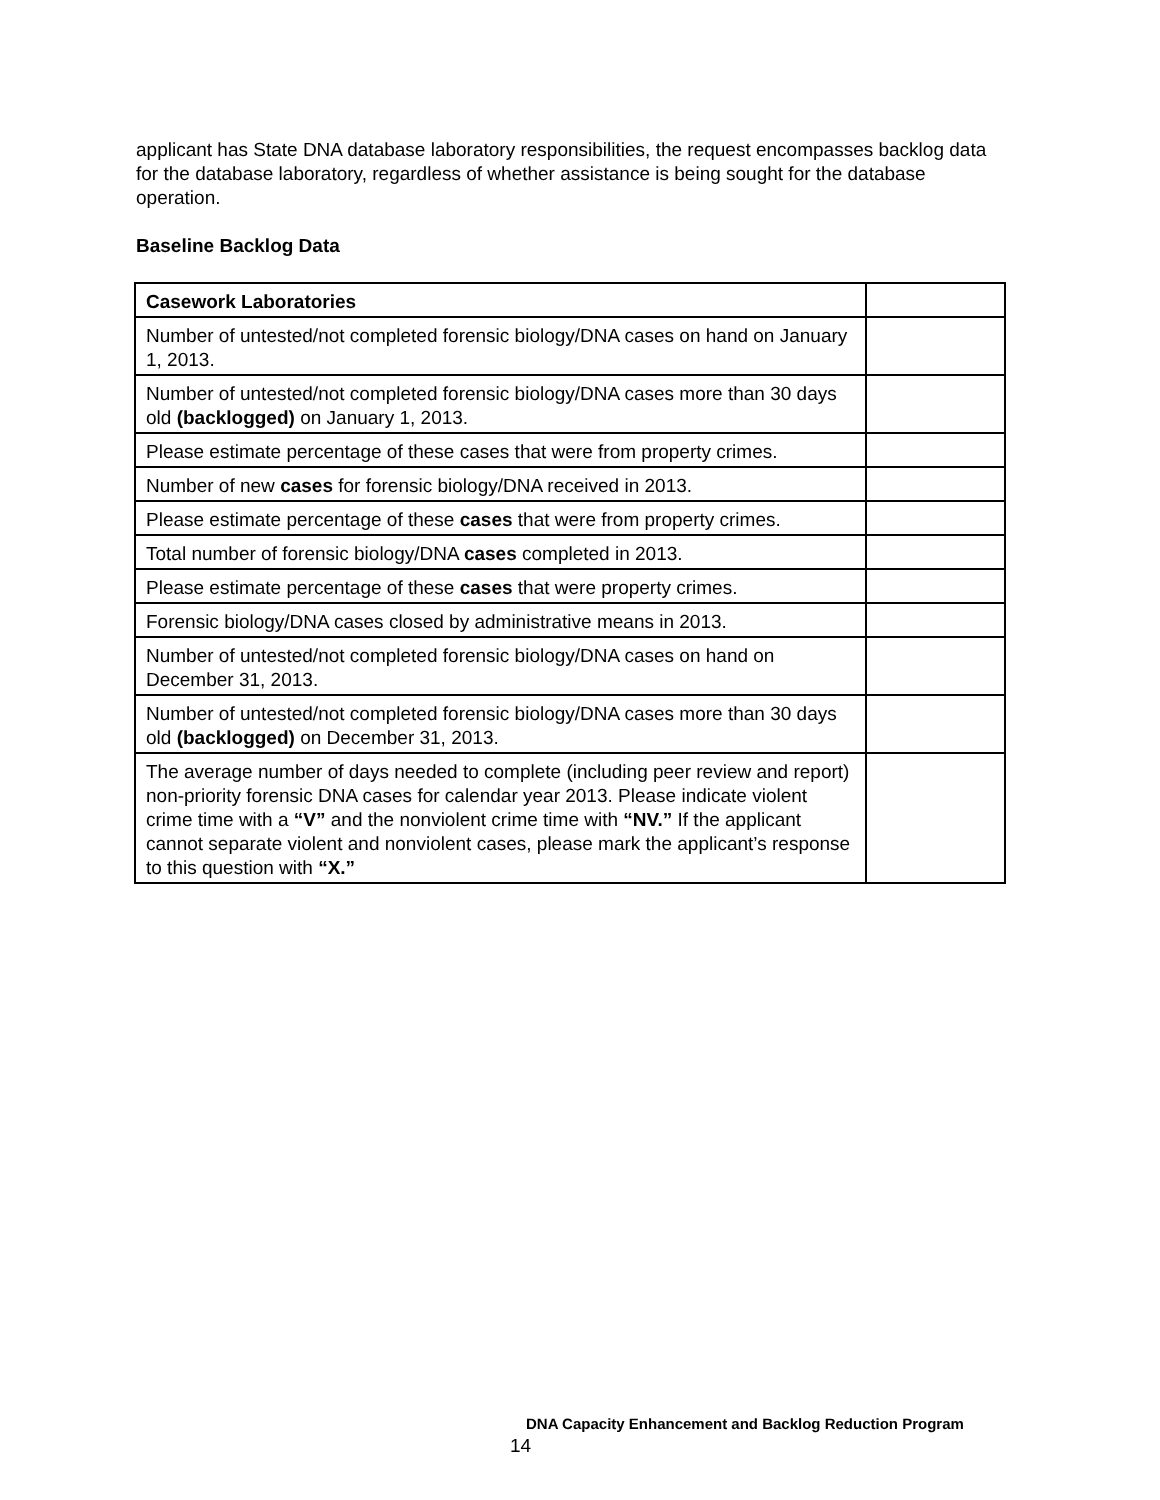applicant has State DNA database laboratory responsibilities, the request encompasses backlog data for the database laboratory, regardless of whether assistance is being sought for the database operation.
Baseline Backlog Data
| Casework Laboratories | |
| Number of untested/not completed forensic biology/DNA cases on hand on January 1, 2013. | |
| Number of untested/not completed forensic biology/DNA cases more than 30 days old (backlogged) on January 1, 2013. | |
| Please estimate percentage of these cases that were from property crimes. | |
| Number of new cases for forensic biology/DNA received in 2013. | |
| Please estimate percentage of these cases that were from property crimes. | |
| Total number of forensic biology/DNA cases completed in 2013. | |
| Please estimate percentage of these cases that were property crimes. | |
| Forensic biology/DNA cases closed by administrative means in 2013. | |
| Number of untested/not completed forensic biology/DNA cases on hand on December 31, 2013. | |
| Number of untested/not completed forensic biology/DNA cases more than 30 days old (backlogged) on December 31, 2013. | |
| The average number of days needed to complete (including peer review and report) non-priority forensic DNA cases for calendar year 2013. Please indicate violent crime time with a “V” and the nonviolent crime time with “NV.” If the applicant cannot separate violent and nonviolent cases, please mark the applicant’s response to this question with “X.” | |
DNA Capacity Enhancement and Backlog Reduction Program
14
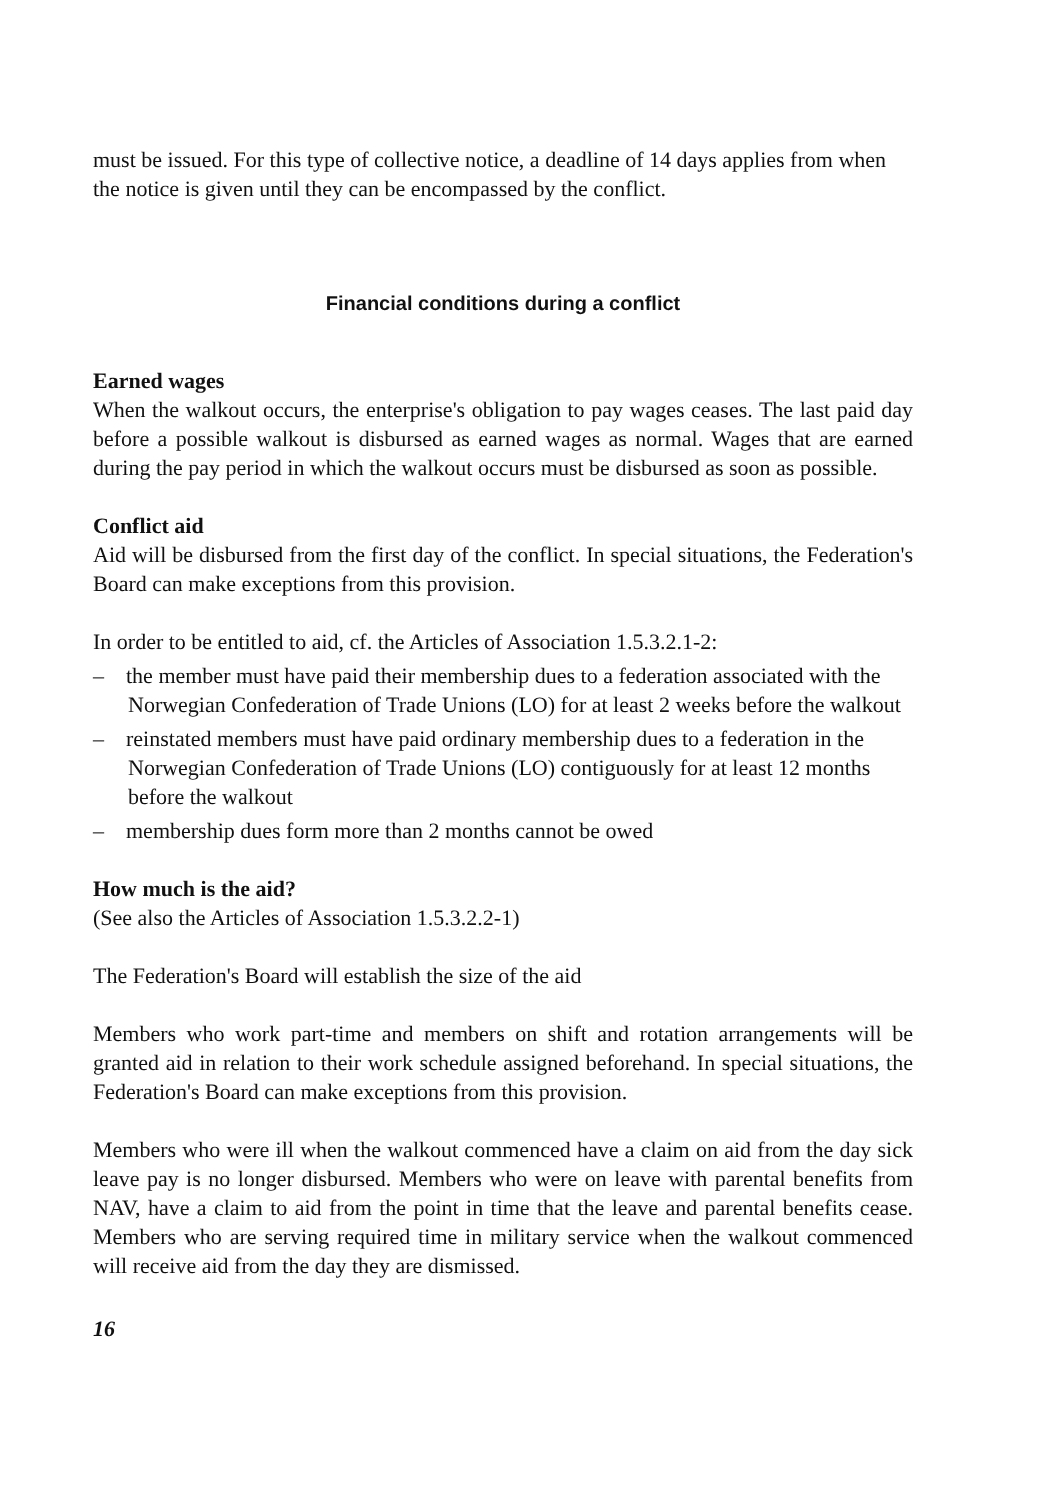must be issued. For this type of collective notice, a deadline of 14 days applies from when the notice is given until they can be encompassed by the conflict.
Financial conditions during a conflict
Earned wages
When the walkout occurs, the enterprise's obligation to pay wages ceases. The last paid day before a possible walkout is disbursed as earned wages as normal. Wages that are earned during the pay period in which the walkout occurs must be disbursed as soon as possible.
Conflict aid
Aid will be disbursed from the first day of the conflict. In special situations, the Federation's Board can make exceptions from this provision.
In order to be entitled to aid, cf. the Articles of Association 1.5.3.2.1-2:
– the member must have paid their membership dues to a federation associated with the Norwegian Confederation of Trade Unions (LO) for at least 2 weeks before the walkout
– reinstated members must have paid ordinary membership dues to a federation in the Norwegian Confederation of Trade Unions (LO) contiguously for at least 12 months before the walkout
– membership dues form more than 2 months cannot be owed
How much is the aid?
(See also the Articles of Association 1.5.3.2.2-1)
The Federation's Board will establish the size of the aid
Members who work part-time and members on shift and rotation arrangements will be granted aid in relation to their work schedule assigned beforehand. In special situations, the Federation's Board can make exceptions from this provision.
Members who were ill when the walkout commenced have a claim on aid from the day sick leave pay is no longer disbursed. Members who were on leave with parental benefits from NAV, have a claim to aid from the point in time that the leave and parental benefits cease. Members who are serving required time in military service when the walkout commenced will receive aid from the day they are dismissed.
16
* * *
** To do **
Give back the records above word for word, minus any image they hold.

** Task answer **
applicant has State DNA database laboratory responsibilities, the request encompasses backlog data for the database laboratory, regardless of whether assistance is being sought for the database operation.
Baseline Backlog Data
| Casework Laboratories | |
| Number of untested/not completed forensic biology/DNA cases on hand on January 1, 2013. | |
| Number of untested/not completed forensic biology/DNA cases more than 30 days old (backlogged) on January 1, 2013. | |
| Please estimate percentage of these cases that were from property crimes. | |
| Number of new cases for forensic biology/DNA received in 2013. | |
| Please estimate percentage of these cases that were from property crimes. | |
| Total number of forensic biology/DNA cases completed in 2013. | |
| Please estimate percentage of these cases that were property crimes. | |
| Forensic biology/DNA cases closed by administrative means in 2013. | |
| Number of untested/not completed forensic biology/DNA cases on hand on December 31, 2013. | |
| Number of untested/not completed forensic biology/DNA cases more than 30 days old (backlogged) on December 31, 2013. | |
| The average number of days needed to complete (including peer review and report) non-priority forensic DNA cases for calendar year 2013. Please indicate violent crime time with a “V” and the nonviolent crime time with “NV.” If the applicant cannot separate violent and nonviolent cases, please mark the applicant’s response to this question with “X.” | |
DNA Capacity Enhancement and Backlog Reduction Program
14
must be issued. For this type of collective notice, a deadline of 14 days applies from when the notice is given until they can be encompassed by the conflict.
Financial conditions during a conflict
Earned wages
When the walkout occurs, the enterprise's obligation to pay wages ceases. The last paid day before a possible walkout is disbursed as earned wages as normal. Wages that are earned during the pay period in which the walkout occurs must be disbursed as soon as possible.
Conflict aid
Aid will be disbursed from the first day of the conflict. In special situations, the Federation's Board can make exceptions from this provision.
In order to be entitled to aid, cf. the Articles of Association 1.5.3.2.1-2:
– the member must have paid their membership dues to a federation associated with the Norwegian Confederation of Trade Unions (LO) for at least 2 weeks before the walkout
– reinstated members must have paid ordinary membership dues to a federation in the Norwegian Confederation of Trade Unions (LO) contiguously for at least 12 months before the walkout
– membership dues form more than 2 months cannot be owed
How much is the aid?
(See also the Articles of Association 1.5.3.2.2-1)
The Federation's Board will establish the size of the aid
Members who work part-time and members on shift and rotation arrangements will be granted aid in relation to their work schedule assigned beforehand. In special situations, the Federation's Board can make exceptions from this provision.
Members who were ill when the walkout commenced have a claim on aid from the day sick leave pay is no longer disbursed. Members who were on leave with parental benefits from NAV, have a claim to aid from the point in time that the leave and parental benefits cease. Members who are serving required time in military service when the walkout commenced will receive aid from the day they are dismissed.
16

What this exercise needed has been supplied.